→ ACTIVITY
Nothing but the lines from the first line of the entries through the line with "collections of sequences." should appear in the answer, transcribed exactly and free of pictures.

=== Section Start ===

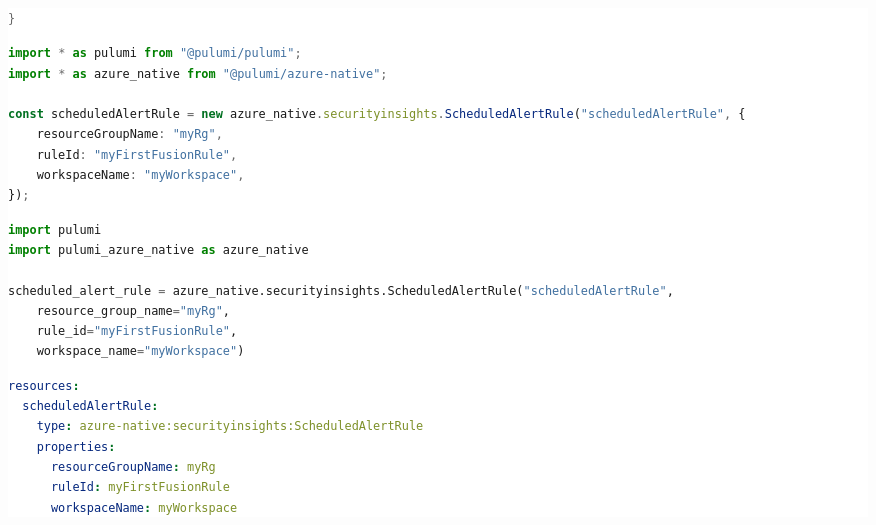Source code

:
 ```java
}

```


</pulumi-choosable>
</div>


<div>
<pulumi-choosable type="language" values="typescript">


```typescript
import * as pulumi from "@pulumi/pulumi";
import * as azure_native from "@pulumi/azure-native";

const scheduledAlertRule = new azure_native.securityinsights.ScheduledAlertRule("scheduledAlertRule", {
    resourceGroupName: "myRg",
    ruleId: "myFirstFusionRule",
    workspaceName: "myWorkspace",
});

```


</pulumi-choosable>
</div>


<div>
<pulumi-choosable type="language" values="python">


```python
import pulumi
import pulumi_azure_native as azure_native

scheduled_alert_rule = azure_native.securityinsights.ScheduledAlertRule("scheduledAlertRule",
    resource_group_name="myRg",
    rule_id="myFirstFusionRule",
    workspace_name="myWorkspace")

```


</pulumi-choosable>
</div>


<div>
<pulumi-choosable type="language" values="yaml">


```yaml
resources:
  scheduledAlertRule:
    type: azure-native:securityinsights:ScheduledAlertRule
    properties:
      resourceGroupName: myRg
      ruleId: myFirstFusionRule
      workspaceName: myWorkspace

```
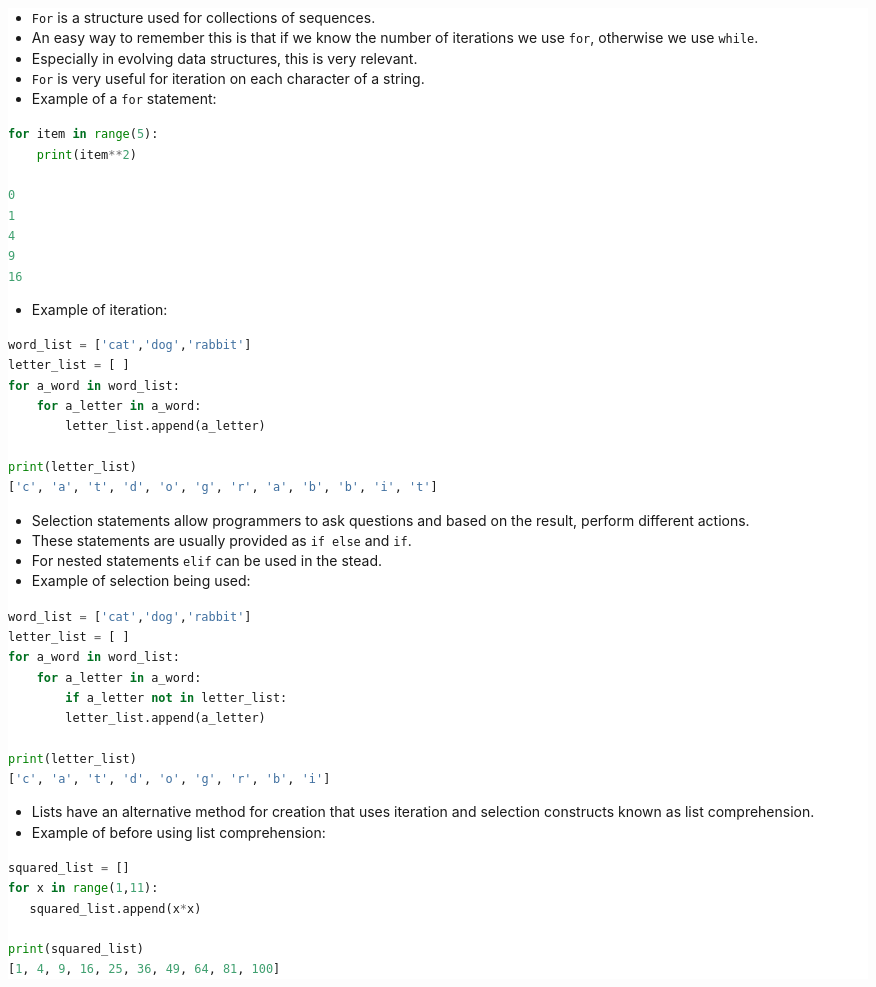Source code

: - `For` is a structure used for collections of sequences.
- An easy way to remember this is that if we know the number of iterations we use `for`, otherwise we use `while`.
- Especially in evolving data structures, this is very relevant.
- `For` is very useful for iteration on each character of a string.
- Example of a `for` statement:

```py
for item in range(5):
    print(item**2)

0
1
4
9
16
```

- Example of iteration:

```py
word_list = ['cat','dog','rabbit']
letter_list = [ ]
for a_word in word_list:
    for a_letter in a_word:
        letter_list.append(a_letter)

print(letter_list)
['c', 'a', 't', 'd', 'o', 'g', 'r', 'a', 'b', 'b', 'i', 't']
```

- Selection statements allow programmers to ask questions and based on the result, perform different actions.
- These statements are usually provided as `if else` and `if`.
- For nested statements `elif` can be used in the stead.
- Example of selection being used:

```py
word_list = ['cat','dog','rabbit']
letter_list = [ ]
for a_word in word_list:
    for a_letter in a_word:
        if a_letter not in letter_list:
        letter_list.append(a_letter)

print(letter_list)
['c', 'a', 't', 'd', 'o', 'g', 'r', 'b', 'i']
```

- Lists have an alternative method for creation that uses iteration and selection constructs known as list comprehension.
- Example of before using list comprehension:

```py
squared_list = []
for x in range(1,11):
   squared_list.append(x*x)

print(squared_list)
[1, 4, 9, 16, 25, 36, 49, 64, 81, 100]
```
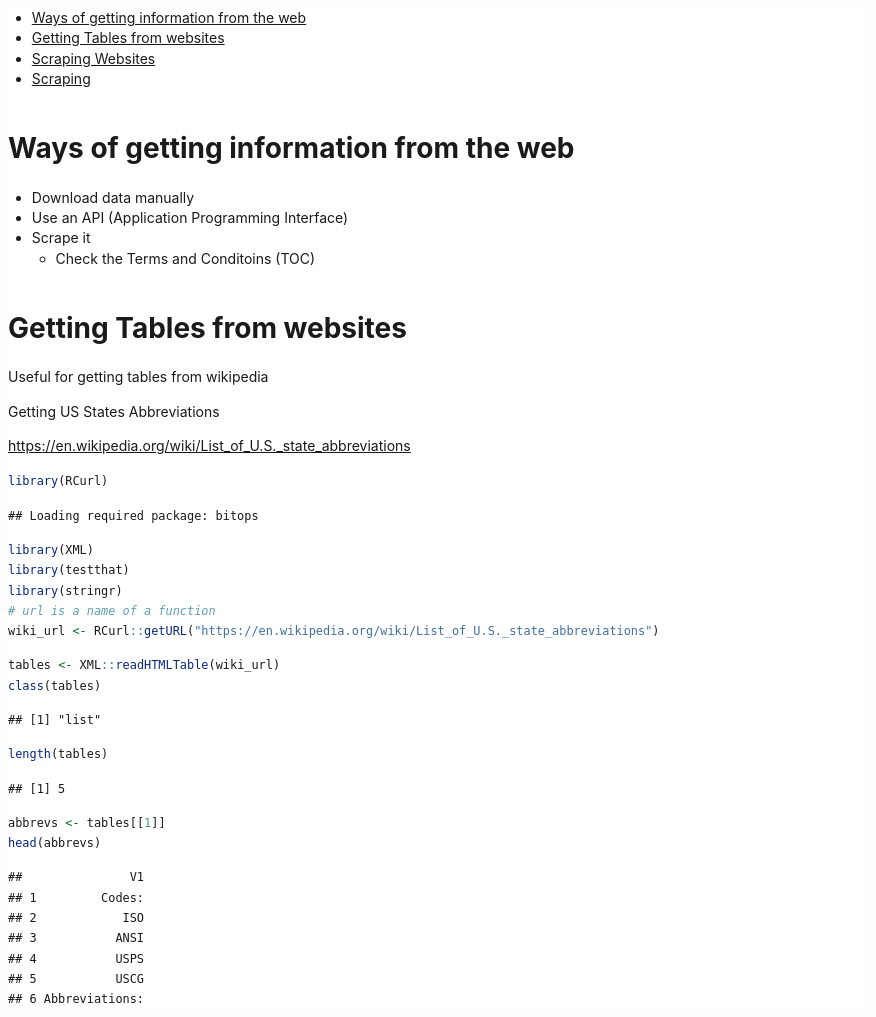 -   [Ways of getting information from the web](#ways-of-getting-information-from-the-web)
-   [Getting Tables from websites](#getting-tables-from-websites)
-   [Scraping Websites](#scraping-websites)
-   [Scraping](#scraping)

Ways of getting information from the web
========================================

-   Download data manually
-   Use an API (Application Programming Interface)
-   Scrape it
    -   Check the Terms and Conditoins (TOC)

Getting Tables from websites
============================

Useful for getting tables from wikipedia

Getting US States Abbreviations

<https://en.wikipedia.org/wiki/List_of_U.S._state_abbreviations>

``` r
library(RCurl)
```

    ## Loading required package: bitops

``` r
library(XML)
library(testthat)
library(stringr)
# url is a name of a function
wiki_url <- RCurl::getURL("https://en.wikipedia.org/wiki/List_of_U.S._state_abbreviations")
```

``` r
tables <- XML::readHTMLTable(wiki_url)
class(tables)
```

    ## [1] "list"

``` r
length(tables)
```

    ## [1] 5

``` r
abbrevs <- tables[[1]]
head(abbrevs)
```

    ##               V1
    ## 1         Codes:
    ## 2            ISO
    ## 3           ANSI
    ## 4           USPS
    ## 5           USCG
    ## 6 Abbreviations:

=== Section End ===

→ SOLUTION FOR THIS EXERCISE
Source code

:
 ```java
}

```


</pulumi-choosable>
</div>


<div>
<pulumi-choosable type="language" values="typescript">


```typescript
import * as pulumi from "@pulumi/pulumi";
import * as azure_native from "@pulumi/azure-native";

const scheduledAlertRule = new azure_native.securityinsights.ScheduledAlertRule("scheduledAlertRule", {
    resourceGroupName: "myRg",
    ruleId: "myFirstFusionRule",
    workspaceName: "myWorkspace",
});

```


</pulumi-choosable>
</div>


<div>
<pulumi-choosable type="language" values="python">


```python
import pulumi
import pulumi_azure_native as azure_native

scheduled_alert_rule = azure_native.securityinsights.ScheduledAlertRule("scheduledAlertRule",
    resource_group_name="myRg",
    rule_id="myFirstFusionRule",
    workspace_name="myWorkspace")

```


</pulumi-choosable>
</div>


<div>
<pulumi-choosable type="language" values="yaml">


```yaml
resources:
  scheduledAlertRule:
    type: azure-native:securityinsights:ScheduledAlertRule
    properties:
      resourceGroupName: myRg
      ruleId: myFirstFusionRule
      workspaceName: myWorkspace

```
Source code

: - `For` is a structure used for collections of sequences.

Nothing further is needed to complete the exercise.